**Problem to work on**:
Write out the records that follow exactly. Do not include pictures.

------

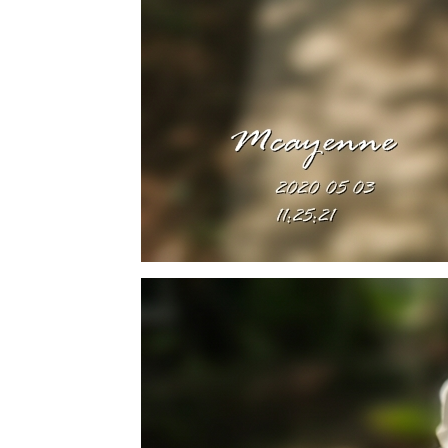
ทำสวน
20 ตค 63 มี
ต่ดอกไม้
18 ตค 63
คอสมอส
17 ตค 63
ผีเสื้อและ
ดอกเข็ม
15 ตค 63
ดอกรวงผึ้ง
4 ตค 63
หลงเสน่ห์ผ้า
ไทย 2
17 กย 63 วัน
สารทไท
11 กย 63
ี่หุบเมือ
งกาญ
4 กย 63 หลง
เสน่ห์ผ้าไท
21 สค 63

------

**Solution to the exercise**:
ทำสวน
20 ตค 63 มี
ต่ดอกไม้
18 ตค 63
คอสมอส
17 ตค 63
ผีเสื้อและ
ดอกเข็ม
15 ตค 63
ดอกรวงผึ้ง
4 ตค 63
หลงเสน่ห์ผ้า
ไทย 2
17 กย 63 วัน
สารทไท
11 กย 63
ี่หุบเมือ
งกาญ
4 กย 63 หลง
เสน่ห์ผ้าไท
21 สค 63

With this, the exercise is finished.